It takes significant confidence for Dr Duane Sands, Chairman of the Free National Movement (FNM), to address the Bahamian people and raise concerns about a “credibility crisis.” In his recent critique of Prime Minister Philip Brave Davis over the Grand Lucayan sale, Sands drew on Grand Bahamians’ frustrations to suggest that “nobody believes anything this Prime Minister says anymore.”
While the delays surrounding the Grand Lucayan are a legitimate matter of public concern, the messenger in this instance is so deeply compromised by his own history of “bad judgment” and “breach of protocol” that his words don’t just ring hollow—they vibrate with hypocrisy. Before Dr Sands attempts to diagnose the government with a credibility ailment, he would do well to check his own political pulse.
A Pattern of “Protocols” and Preferences
To understand the disingenuous nature of Sands’ current outrage, one must look at the trail of wreckage he left behind as a Cabinet Minister. The Bahamian public has not forgotten the “Magic Touch” scandal. During the Frank Smith trial, Sands himself confessed to deviating from normal procedures to award a nearly $2 million contract to a cleaning company without board approval. The fact that the owner of that company was a campaign contributor isn’t just a “procedural hiccup”; it is the very definition of the cronyism that undermines the bedrock of our democracy.
When a leader demonstrates a willingness to bypass the rules for personal or political allies, they forfeit the moral high ground needed to critique others’ transparency. If Dr Sands believes the Davis administration is being “silent,” what does he call his own decision to bypass official boards to steer millions in taxpayer funds?
The Pandemic Resignation: Crisis of Competence
Perhaps the most damning indictment of Sands’ judgment was his forced resignation in May 2020. At a time when the entire nation was locked down—when Bahamians were trapped abroad, families were separated, and the economy was paralyzed—Dr. Sands saw fit to facilitate a “breach of protocol” for permanent residents entering the country.
This wasn’t just a mistake; it was an elitist betrayal. It sent a clear message: there is one set of rules for the “connected” and another for the common Bahamian. For the man who presided over this staggering display of irresponsibility to now complain about a “credibility crisis” suggests a level of narcissism that borders on the pathological. He didn’t just break a rule; he broke the public trust during the greatest health crisis of our lifetime.

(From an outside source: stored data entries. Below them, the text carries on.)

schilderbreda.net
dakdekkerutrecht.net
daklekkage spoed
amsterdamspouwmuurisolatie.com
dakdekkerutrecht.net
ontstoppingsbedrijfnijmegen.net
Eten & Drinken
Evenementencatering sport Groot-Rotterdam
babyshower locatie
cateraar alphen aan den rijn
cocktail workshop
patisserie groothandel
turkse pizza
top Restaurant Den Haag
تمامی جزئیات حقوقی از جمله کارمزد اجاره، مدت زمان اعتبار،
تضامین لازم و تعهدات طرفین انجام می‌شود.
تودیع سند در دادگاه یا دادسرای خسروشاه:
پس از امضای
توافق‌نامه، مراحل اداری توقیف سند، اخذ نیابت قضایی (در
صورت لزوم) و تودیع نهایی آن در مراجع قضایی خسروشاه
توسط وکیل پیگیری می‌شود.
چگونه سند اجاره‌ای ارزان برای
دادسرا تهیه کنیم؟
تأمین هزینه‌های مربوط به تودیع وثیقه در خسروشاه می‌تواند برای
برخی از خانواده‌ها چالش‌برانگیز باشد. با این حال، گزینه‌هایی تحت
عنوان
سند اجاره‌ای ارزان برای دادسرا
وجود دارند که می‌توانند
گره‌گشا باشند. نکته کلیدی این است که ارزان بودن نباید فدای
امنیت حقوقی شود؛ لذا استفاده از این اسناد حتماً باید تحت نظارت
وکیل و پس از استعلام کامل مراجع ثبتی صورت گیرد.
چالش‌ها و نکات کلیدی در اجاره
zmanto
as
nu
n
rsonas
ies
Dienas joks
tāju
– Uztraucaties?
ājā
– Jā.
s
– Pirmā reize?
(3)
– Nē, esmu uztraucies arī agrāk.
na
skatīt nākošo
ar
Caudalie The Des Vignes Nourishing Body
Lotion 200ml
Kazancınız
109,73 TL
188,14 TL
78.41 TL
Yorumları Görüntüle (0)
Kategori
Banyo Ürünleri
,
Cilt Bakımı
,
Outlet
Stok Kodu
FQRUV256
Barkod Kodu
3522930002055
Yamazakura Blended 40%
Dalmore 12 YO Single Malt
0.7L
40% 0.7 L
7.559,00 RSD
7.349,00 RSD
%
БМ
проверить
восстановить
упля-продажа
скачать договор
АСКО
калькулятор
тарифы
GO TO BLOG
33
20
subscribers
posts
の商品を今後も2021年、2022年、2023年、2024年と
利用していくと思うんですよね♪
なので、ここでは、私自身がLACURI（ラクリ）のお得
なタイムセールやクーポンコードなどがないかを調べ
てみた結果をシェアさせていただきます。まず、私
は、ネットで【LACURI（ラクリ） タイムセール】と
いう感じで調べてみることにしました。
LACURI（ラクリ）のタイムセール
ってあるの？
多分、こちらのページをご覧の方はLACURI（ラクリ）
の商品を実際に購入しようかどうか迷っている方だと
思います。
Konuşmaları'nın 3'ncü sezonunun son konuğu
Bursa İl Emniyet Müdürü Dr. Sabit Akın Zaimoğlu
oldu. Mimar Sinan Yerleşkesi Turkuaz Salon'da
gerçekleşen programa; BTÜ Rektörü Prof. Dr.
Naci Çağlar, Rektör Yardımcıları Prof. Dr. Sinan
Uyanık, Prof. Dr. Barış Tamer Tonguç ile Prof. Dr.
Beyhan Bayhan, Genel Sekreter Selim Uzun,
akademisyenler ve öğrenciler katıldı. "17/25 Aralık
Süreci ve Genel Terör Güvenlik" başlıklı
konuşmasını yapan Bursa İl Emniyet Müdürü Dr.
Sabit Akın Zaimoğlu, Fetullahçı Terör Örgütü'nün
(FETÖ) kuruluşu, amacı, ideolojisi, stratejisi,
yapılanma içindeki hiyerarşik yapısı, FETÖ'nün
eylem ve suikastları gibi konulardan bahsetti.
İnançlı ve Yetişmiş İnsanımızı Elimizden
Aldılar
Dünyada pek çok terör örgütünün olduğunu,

The Grand Lucayan: FNM’s Inherited Failure
Sands’s attempt to pin the Grand Lucayan’s stagnation solely on the current administration is a masterpiece of historical revisionism. Let us be clear: the government owns that “cornerstone property” because the Minnis administration—which Sands served—made the ill-advised decision to purchase a failing resort with $65 million of public money in 2018.
The FNM had years to flip that property. They signed a deal with Royal Caribbean and ITM that languished for nearly two years before being mercifully cancelled. To suggest that the Davis administration is the sole architect of this “crisis” ignores the fact that the FNM handed them a poisoned chalice. Sands is shouting about the fire while holding the matches that his own party used to light it.
The Bamboo Town Facade
Now, we see Dr Sands in Bamboo Town, attempting to pivot his image into that of a “man of the people.” But the persona is transparent. His political trajectory has always been defined by an obsession with living up to the shadow of Hubert Ingraham, chasing a legacy of “toughness” while lacking the fundamental stability to handle the pressure of high office without cutting corners.
The Bahamian people are not as forgetful as Dr Sands hopes. We see the pattern:
- The Magic Touch: Bypassing boards for contributors.
- The COVID Breach: Bypassing border laws for the elite.
- The Lucayan Purchase: Saddling the taxpayer with a $65 million debt.
“A leader who cannot follow his own rules has no right to demand accountability from his successors.”
Conclusion
Dr Duane Sands’ recent comments are not a service to the people of Grand Bahama; they are a desperate attempt at political relevance from a man whose career is a case study in administrative malpractice. If the Davis administration is facing a “credibility crisis,” then Dr Sands is currently in a “credibility bankruptcy.”
Until he can explain why he felt entitled to break lockdown laws or bypass tender boards, his critiques of the Prime Minister are nothing more than “crickets” echoing in an empty glasshouse.